I am currently working on a project in VB.NET which is in the support of one of my hobbies in model trains. I am using an RS485 network of I/O cards that each support a lot of inputs and outputs designed to keep track of train location, control of switches and lights and feedback from switches as to their position. A lot of the hobbyist level application code for the network cards is legacy VB6 and legacy Quickbasic code. Whereas this works fine for most, since I had not yet invested in that software for low level routines, I am undertaking a rewrite in VB.NET. I do get some help from real engineers at work as to professional software approaches for communications but decided to reach out to this community as an additional wealth of possible information and guidance if and when I need it.

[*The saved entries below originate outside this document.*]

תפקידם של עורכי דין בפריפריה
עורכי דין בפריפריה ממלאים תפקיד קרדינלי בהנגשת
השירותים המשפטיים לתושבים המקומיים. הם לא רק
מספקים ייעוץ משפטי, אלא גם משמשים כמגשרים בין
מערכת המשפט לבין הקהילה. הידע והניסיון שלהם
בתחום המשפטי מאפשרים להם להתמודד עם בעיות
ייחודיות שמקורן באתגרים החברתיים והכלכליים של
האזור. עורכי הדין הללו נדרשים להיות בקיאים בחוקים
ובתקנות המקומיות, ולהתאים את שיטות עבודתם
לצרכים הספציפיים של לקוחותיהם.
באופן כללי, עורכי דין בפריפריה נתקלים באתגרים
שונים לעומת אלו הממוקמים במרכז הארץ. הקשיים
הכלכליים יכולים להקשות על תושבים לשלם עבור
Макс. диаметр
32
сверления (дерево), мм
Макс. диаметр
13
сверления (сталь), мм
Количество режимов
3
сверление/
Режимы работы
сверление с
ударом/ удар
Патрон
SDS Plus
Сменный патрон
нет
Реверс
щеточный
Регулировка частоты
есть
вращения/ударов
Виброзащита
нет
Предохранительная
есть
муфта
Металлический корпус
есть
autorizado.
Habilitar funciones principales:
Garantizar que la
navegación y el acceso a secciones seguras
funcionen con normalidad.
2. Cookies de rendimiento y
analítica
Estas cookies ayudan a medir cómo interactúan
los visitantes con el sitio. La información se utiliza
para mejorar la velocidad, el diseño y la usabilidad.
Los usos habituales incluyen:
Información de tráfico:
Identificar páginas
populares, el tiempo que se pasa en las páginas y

I enjoy learning the right way to do things and will tackle the problem with a zealousness to learn along the way. The ultimate goal of this undertaking is to get total automatic program control of various trains running on a railroad to schedules and also to be able to interact with the trains by adding a train of my choosing for manual control.

Yeah most existing code for applications like model trains is in vb6 or very old nonstandard C like Borland Turbo C.

VB/NET is a pretty nice language, i use it for developing apps for mobile devices like PDAs

Welcome to daniweb and I wish you the best of luck here!


Yes, what you say is true. Much of the code is written from a communications standpoint in simplistic and intentionally hobbyist way such that the average skilled software dabbler could run with the code and the network cards and make things work relatively easily.

I (along with help of engineers at work) re-wrote the fundamental low level communication routines in VB.NET (VB8 edition) to provide a true asynchronous send/receive routine whereby characters come through a DataReceived event of a SerialPort object and processed there. The code that is supplied is very primitive and goes into a wait state once a Poll for a network card has been sent. Right now, all the routines are working quite nicely but I need to go one final step in these routines and create a thread in my DataReceived routine to trigger the calling routine that a message has properly been received before I send the next Poll to the next board in the network. Unfortunatley this limitation is mandated as the network hardware does not have any capability to provide software control on the RS485 bus to sense it being busy and wait. They designed it such that when a Poll is sent, the card addressed blindly and immediately sends results back. So although I have written an enhanced asyncrhonous send/receive routine, I am being told by my engineering team at work that a good way to finalize the code is to add a "thread" which would trigger my calling code when an input message was completed. This way, I could then move to the subsequent board and Poll it.

At this point, all of my VB.NET books are not covering the way to create a thread so I am looking and talking to people at work to finalize this one aspect so I can complete my low level comm routine.

I must admit I am having a ton of fun doing this - lot of work, but a great education. :-)

At some point in time, the reason I liked going to .NET to begin with is the eventual power of being able to get to web connectivity and maybe even PDA control, even remotely! :-)

A lot to learn though, one step at a time - start with Windpows app, get it solid, and go from there.


only time i have ever personally had experience with threading in vb.net was when i looked at the code for a peer to peer instant messaging program using winsock. It used threading to the program could send and listen at once.